Begin RECORDS SHOWN
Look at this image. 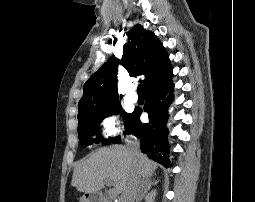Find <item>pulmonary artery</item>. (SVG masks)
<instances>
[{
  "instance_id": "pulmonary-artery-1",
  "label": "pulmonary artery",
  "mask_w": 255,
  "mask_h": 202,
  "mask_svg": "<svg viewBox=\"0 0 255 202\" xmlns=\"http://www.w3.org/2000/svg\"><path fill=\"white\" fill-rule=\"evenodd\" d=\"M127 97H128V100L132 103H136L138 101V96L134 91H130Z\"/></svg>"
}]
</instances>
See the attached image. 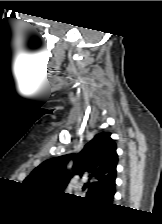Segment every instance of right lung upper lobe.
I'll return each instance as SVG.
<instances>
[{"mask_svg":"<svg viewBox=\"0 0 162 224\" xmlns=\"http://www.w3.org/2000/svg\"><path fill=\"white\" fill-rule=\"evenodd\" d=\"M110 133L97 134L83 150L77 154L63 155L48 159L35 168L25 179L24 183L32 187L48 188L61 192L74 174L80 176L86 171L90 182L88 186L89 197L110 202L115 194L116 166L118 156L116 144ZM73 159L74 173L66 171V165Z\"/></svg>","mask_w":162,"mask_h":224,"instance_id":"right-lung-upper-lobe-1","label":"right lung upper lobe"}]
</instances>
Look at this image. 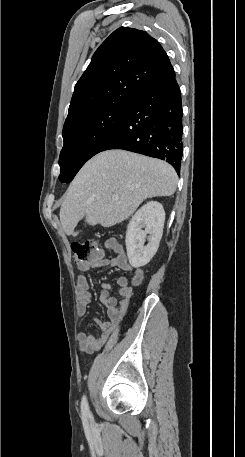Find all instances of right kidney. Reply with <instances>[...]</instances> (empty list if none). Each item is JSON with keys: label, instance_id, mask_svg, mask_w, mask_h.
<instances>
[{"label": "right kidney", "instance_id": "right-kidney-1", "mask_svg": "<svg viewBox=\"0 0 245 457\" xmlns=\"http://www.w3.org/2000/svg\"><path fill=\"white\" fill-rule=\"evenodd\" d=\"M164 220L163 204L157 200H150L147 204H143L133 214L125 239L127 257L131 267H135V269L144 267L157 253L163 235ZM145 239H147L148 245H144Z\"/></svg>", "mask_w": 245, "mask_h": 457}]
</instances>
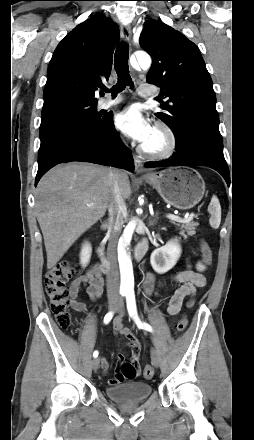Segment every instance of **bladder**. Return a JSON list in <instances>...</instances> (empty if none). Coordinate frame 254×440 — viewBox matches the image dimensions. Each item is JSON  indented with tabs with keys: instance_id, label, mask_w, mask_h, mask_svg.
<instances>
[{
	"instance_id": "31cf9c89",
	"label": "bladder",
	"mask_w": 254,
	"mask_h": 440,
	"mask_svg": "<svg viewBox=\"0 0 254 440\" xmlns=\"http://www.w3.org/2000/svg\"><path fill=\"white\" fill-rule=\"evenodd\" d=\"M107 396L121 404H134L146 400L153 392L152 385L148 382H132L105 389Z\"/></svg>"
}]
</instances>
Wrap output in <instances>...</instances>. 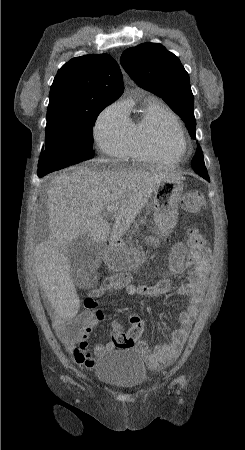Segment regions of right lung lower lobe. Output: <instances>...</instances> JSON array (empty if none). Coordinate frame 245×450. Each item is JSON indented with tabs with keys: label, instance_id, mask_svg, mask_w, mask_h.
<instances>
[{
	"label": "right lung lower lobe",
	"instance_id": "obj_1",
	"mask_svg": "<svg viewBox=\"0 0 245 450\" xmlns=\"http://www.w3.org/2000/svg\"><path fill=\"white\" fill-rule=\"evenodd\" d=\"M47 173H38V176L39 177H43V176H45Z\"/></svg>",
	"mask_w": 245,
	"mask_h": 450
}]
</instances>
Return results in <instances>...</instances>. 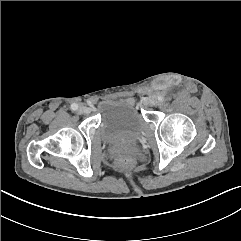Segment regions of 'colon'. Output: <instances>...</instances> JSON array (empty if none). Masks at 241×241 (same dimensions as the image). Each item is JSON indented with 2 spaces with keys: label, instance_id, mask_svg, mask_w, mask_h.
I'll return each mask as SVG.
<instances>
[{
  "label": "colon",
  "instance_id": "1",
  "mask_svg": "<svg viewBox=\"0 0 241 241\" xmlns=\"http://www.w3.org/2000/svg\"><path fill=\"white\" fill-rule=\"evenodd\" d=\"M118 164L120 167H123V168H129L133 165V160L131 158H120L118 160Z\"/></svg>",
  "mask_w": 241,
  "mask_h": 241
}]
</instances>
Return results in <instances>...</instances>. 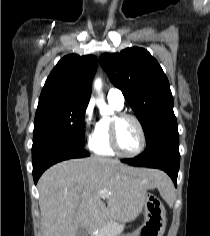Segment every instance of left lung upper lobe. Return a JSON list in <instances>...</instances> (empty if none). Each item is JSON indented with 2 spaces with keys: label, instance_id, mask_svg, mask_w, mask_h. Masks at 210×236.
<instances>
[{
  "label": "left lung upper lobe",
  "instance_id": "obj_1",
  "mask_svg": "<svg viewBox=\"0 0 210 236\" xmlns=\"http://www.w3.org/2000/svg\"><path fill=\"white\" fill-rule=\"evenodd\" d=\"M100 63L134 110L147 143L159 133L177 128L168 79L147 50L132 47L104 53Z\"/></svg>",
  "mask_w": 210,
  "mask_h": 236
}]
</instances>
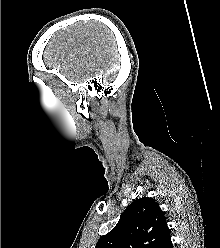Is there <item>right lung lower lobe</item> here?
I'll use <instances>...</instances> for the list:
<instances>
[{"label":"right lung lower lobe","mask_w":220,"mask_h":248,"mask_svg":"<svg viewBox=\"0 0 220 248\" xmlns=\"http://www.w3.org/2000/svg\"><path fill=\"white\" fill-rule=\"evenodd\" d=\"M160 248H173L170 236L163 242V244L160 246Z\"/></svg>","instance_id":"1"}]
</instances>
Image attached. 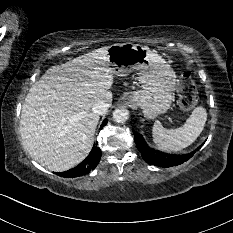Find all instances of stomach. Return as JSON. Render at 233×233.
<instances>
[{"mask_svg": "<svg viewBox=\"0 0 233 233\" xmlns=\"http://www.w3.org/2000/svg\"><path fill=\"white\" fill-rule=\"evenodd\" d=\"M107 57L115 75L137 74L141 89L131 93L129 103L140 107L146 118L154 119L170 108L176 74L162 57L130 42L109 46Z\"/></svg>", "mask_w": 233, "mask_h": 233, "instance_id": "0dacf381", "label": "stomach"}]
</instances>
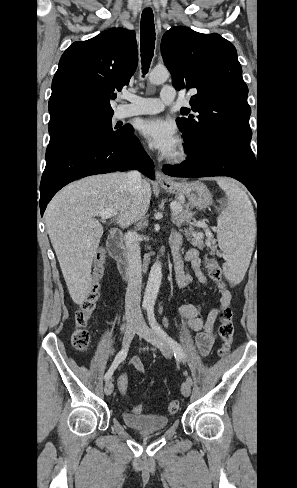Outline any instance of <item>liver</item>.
End RECORDS SHOWN
Begin RECORDS SHOWN
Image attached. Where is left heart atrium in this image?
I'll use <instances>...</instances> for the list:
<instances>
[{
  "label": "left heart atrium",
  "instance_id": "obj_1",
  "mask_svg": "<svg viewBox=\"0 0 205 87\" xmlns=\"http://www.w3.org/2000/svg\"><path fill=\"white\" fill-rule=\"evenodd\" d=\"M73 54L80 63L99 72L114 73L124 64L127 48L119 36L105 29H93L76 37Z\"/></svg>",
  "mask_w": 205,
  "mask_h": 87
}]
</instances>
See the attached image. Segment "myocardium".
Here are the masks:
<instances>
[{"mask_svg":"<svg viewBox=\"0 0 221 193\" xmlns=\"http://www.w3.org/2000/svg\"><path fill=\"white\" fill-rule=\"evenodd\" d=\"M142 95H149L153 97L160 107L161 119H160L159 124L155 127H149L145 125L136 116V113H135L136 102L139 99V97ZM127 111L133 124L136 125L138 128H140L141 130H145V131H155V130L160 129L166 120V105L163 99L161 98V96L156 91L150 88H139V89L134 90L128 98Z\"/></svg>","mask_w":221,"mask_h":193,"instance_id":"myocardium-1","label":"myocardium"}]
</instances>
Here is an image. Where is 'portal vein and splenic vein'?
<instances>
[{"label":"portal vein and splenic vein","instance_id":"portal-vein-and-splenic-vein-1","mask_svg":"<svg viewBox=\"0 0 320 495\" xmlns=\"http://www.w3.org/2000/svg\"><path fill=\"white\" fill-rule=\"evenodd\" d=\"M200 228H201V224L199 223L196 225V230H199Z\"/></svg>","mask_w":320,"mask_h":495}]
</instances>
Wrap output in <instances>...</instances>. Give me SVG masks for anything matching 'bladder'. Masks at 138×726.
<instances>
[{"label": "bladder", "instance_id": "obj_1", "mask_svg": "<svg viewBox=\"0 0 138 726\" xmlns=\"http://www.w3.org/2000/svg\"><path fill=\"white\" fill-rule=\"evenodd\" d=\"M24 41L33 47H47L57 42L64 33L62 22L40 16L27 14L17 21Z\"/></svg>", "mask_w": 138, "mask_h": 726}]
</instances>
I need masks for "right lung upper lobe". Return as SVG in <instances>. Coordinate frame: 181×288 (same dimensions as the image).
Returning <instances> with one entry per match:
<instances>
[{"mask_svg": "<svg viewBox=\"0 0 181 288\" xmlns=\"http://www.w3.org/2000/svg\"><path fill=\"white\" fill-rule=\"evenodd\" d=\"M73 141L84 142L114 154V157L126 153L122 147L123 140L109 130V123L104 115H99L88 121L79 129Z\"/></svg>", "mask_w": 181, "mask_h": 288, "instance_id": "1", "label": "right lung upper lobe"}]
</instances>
End RECORDS SHOWN
Begin RECORDS SHOWN
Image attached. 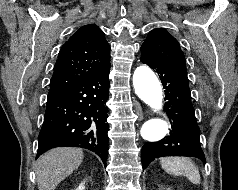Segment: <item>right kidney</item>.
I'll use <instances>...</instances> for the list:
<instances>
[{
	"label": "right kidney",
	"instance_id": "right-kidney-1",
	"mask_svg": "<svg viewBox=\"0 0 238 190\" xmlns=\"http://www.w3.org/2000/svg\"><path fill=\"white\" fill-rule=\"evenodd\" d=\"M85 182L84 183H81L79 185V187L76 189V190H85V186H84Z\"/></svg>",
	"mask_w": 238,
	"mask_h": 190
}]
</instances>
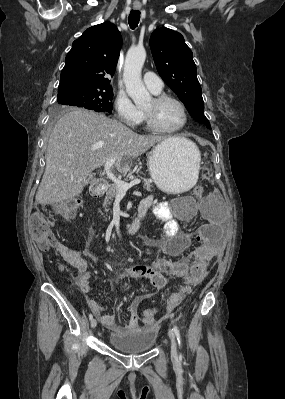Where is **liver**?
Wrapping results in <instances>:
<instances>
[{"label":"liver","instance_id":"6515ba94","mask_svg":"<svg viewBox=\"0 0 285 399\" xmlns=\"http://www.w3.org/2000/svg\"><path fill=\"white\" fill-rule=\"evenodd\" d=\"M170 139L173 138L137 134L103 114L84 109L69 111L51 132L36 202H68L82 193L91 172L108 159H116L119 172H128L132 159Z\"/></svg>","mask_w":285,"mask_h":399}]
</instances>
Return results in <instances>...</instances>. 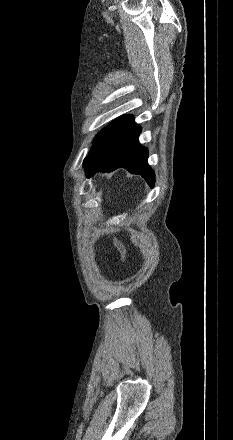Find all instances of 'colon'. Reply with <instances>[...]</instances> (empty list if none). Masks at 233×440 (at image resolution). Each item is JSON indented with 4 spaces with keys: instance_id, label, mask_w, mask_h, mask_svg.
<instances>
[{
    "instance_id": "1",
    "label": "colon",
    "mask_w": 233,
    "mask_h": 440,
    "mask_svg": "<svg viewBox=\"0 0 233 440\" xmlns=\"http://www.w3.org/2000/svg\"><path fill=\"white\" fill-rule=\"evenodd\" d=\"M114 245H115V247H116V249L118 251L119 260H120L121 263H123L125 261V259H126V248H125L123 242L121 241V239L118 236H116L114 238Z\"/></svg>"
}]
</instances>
End RECORDS SHOWN
** STATED GOAL **
Please pick out and copy every line of the material above that contains the word "portal". Case matters, so a line with the word in different capitalization does not count.

** CORRECT RESULT **
Here is an image. Where is 'portal vein and splenic vein'?
[{"label":"portal vein and splenic vein","instance_id":"portal-vein-and-splenic-vein-1","mask_svg":"<svg viewBox=\"0 0 320 495\" xmlns=\"http://www.w3.org/2000/svg\"><path fill=\"white\" fill-rule=\"evenodd\" d=\"M200 228H201V224L199 223L196 225V230H199Z\"/></svg>","mask_w":320,"mask_h":495}]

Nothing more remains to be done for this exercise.